> What you need to do: Copy every time line from the items below verbatim, leaving out the pictures.

★ ★ ★ ★ ★ ★ ★

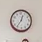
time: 12:36
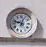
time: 12:47
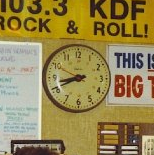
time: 8:41
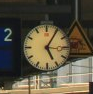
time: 5:05
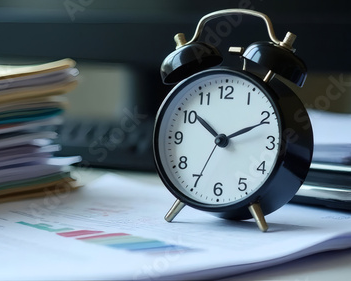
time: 10:11
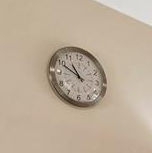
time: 10:49
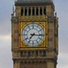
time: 7:15
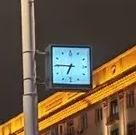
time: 6:45
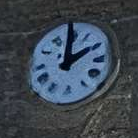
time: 2:00
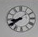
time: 8:39
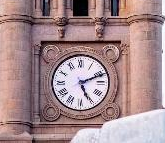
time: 5:11
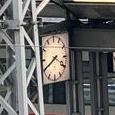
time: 3:40
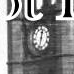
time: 12:32
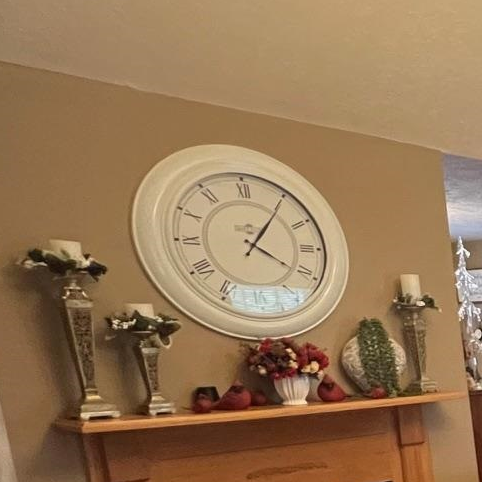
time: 4:05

★ ★ ★ ★ ★ ★ ★

> Answer:
time: 12:36
time: 12:47
time: 8:41
time: 5:05
time: 10:11
time: 10:49
time: 7:15
time: 6:45
time: 2:00
time: 8:39
time: 5:11
time: 3:40
time: 12:32
time: 4:05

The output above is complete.